Based on the prospective study of ADHD in girls from childhood to young adulthood, it was found that both persistent and remitted adult ADHD evidently showed impairment of executive function. Executive function deficit is related to academic underachievement in children with ADHD,³⁴ and with both academic and occupational difficulties in adults with ADHD.⁵ Based on the BRIEF-A, this review suggests that LDX improves executive function in adult ADHD. This finding is similar to previous studies in adults with ADHD treated with psychostimulants, such as MPH,³⁵ and nonstimulants, such as atomoxetine.³⁶

According to this review, the acceptability of LDX treatment in adult ADHD was not higher than that of placebo, which is similar to the findings for other psychostimulants. According to a recent meta-analysis, the acceptability of MPH treatment in adult ADHD was not greater than that of placebo (odds ratio [OR] 95% CI of 1.19 [0.82, 1.74]).³⁷ Unfortunately, the acceptability of OROS MPH in a recent review was worse than that of placebo.³⁷ These advantages of LDX may be explained by its prodrug formulation, which may reduce the side effects observed in several other psychostimulants, and by the LDX metabolite, dextroamphetamine, which is efficacious for ADHD treatment.

Although tolerability and acceptability of LDX are comparable with placebo, there is a concern of cardiomyopathy in LDX users. Recently, there was a report that three in 5,422 people reported adverse events when taking LDX had cardiomyopathy (one male adult and two male teenagers).³⁸ Although its incidence is rare, cardiomyopathy is serious, and more trials are needed to investigate this potential side effect.

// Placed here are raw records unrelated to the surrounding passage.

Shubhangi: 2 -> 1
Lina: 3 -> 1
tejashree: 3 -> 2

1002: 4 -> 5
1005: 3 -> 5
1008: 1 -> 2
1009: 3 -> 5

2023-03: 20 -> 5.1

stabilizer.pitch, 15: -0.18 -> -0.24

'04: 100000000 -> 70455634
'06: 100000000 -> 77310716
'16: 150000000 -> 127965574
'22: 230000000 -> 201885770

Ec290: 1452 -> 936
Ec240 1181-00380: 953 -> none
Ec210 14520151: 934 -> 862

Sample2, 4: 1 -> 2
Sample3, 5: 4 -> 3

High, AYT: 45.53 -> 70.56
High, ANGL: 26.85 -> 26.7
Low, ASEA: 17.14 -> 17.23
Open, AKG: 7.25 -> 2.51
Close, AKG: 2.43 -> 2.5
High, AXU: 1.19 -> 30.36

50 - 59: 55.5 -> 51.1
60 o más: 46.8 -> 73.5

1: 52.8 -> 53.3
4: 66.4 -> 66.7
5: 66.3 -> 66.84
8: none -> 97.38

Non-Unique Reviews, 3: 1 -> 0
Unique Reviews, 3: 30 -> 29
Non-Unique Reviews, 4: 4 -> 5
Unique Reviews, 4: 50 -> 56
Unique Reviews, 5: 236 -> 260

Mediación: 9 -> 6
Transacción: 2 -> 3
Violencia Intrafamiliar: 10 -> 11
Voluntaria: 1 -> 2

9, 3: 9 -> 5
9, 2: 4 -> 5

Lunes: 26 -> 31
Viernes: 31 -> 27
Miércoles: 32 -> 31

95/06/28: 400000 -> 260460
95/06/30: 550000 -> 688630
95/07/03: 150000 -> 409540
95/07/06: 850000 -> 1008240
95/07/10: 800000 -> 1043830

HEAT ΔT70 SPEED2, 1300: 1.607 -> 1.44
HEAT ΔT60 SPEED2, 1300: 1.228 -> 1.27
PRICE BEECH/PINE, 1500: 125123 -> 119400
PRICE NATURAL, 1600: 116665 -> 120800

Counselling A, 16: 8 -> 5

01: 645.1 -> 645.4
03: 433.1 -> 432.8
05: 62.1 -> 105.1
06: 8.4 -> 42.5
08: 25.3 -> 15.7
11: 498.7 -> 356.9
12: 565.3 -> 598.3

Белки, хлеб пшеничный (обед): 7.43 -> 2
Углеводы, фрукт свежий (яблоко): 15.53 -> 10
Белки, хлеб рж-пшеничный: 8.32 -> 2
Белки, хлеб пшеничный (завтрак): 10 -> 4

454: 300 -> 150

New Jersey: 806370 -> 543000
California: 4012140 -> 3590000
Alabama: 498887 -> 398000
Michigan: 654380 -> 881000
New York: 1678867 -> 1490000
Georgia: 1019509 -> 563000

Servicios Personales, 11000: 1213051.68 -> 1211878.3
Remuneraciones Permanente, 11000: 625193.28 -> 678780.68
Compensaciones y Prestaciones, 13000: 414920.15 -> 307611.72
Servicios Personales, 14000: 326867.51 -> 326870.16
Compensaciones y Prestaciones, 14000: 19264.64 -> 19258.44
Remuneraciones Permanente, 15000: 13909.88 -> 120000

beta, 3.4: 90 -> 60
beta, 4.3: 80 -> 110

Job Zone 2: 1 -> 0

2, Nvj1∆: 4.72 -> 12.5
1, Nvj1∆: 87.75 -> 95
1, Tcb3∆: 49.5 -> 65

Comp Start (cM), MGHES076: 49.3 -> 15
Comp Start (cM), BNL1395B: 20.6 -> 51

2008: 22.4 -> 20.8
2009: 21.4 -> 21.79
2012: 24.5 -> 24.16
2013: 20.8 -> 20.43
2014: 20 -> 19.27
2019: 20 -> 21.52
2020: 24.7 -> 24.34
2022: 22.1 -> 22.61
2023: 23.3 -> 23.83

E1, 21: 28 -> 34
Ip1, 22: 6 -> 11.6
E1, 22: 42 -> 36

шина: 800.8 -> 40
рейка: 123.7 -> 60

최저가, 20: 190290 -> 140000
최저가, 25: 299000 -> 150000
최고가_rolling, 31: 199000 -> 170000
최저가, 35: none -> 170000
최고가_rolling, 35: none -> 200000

In this review, there were numerous limitations. Firstly, the number of included studies was limited (five RCTs), which may undermine the potential impact of meta-analysis. Therefore, these findings should be cautiously interpreted. Secondly, all included trials were funded by a pharmaceutical company holding the patent of LDX; hence, their outcomes should be carefully considered. Thirdly, pooled discontinuation rate alone was not sufficient to determine the safety of LDX. Unfortunately, other safety data, for instance adverse events, laboratory testing, and vital signs, were not examined in this review; therefore, this agent should be used cautiously. Fourthly, analysis of statistical outliers and artifacts study are useful in meta-analysis, unfortunately, they were not performed in this review. Finally, as is well accepted, publication bias should be examined in meta-analysis but was not assessed here due to the small number of included studies.²⁶

Conclusion

Based on this meta-analysis, LDX is efficacious and well tolerated in the treatment of adult ADHD. Additionally, it also improves the executive function deficits in this population. However, its acceptability is no higher than that of placebo. These findings should be carefully interpreted and considered as preliminary outcomes. To confirm these results, further studies are warranted.

Author contributions

All authors conceived the idea, prepared the study protocol, analyzed the data and prepared the manuscript and approved the manuscript in its current form. NM and BM searched the databases, extracted the data.

Acknowledgments

This review received financial support from the Faculty of Medicine, Chiang Mai University, Thailand.

Disclosure

NM has received travel reimbursement from Servier and Lundbeck. BM has received honoraria and/or travel reimbursement from Lundbeck. SS has received honoraria and/or research grants from Janssen-Cilag, Thai-Otsuka, Lundbeck, and AstraZeneca. MS has received honoraria, consultancy fees, research grants, and/or travel reimbursement from AstraZeneca, GlaxoSmithKline, Pfizer, Janssen-Cilag, Johnson & Johnson, Lundbeck, Thai-Otsuka, Sanofi-Aventis, and Servier. SDM has received honoraria, consultancy fees and research grants from Astra Zeneca, Eli Lilly, Janssen-Cilag, Sanofi-Aventis, Novartis and Wyeth. The authors report no other conflicts of interest.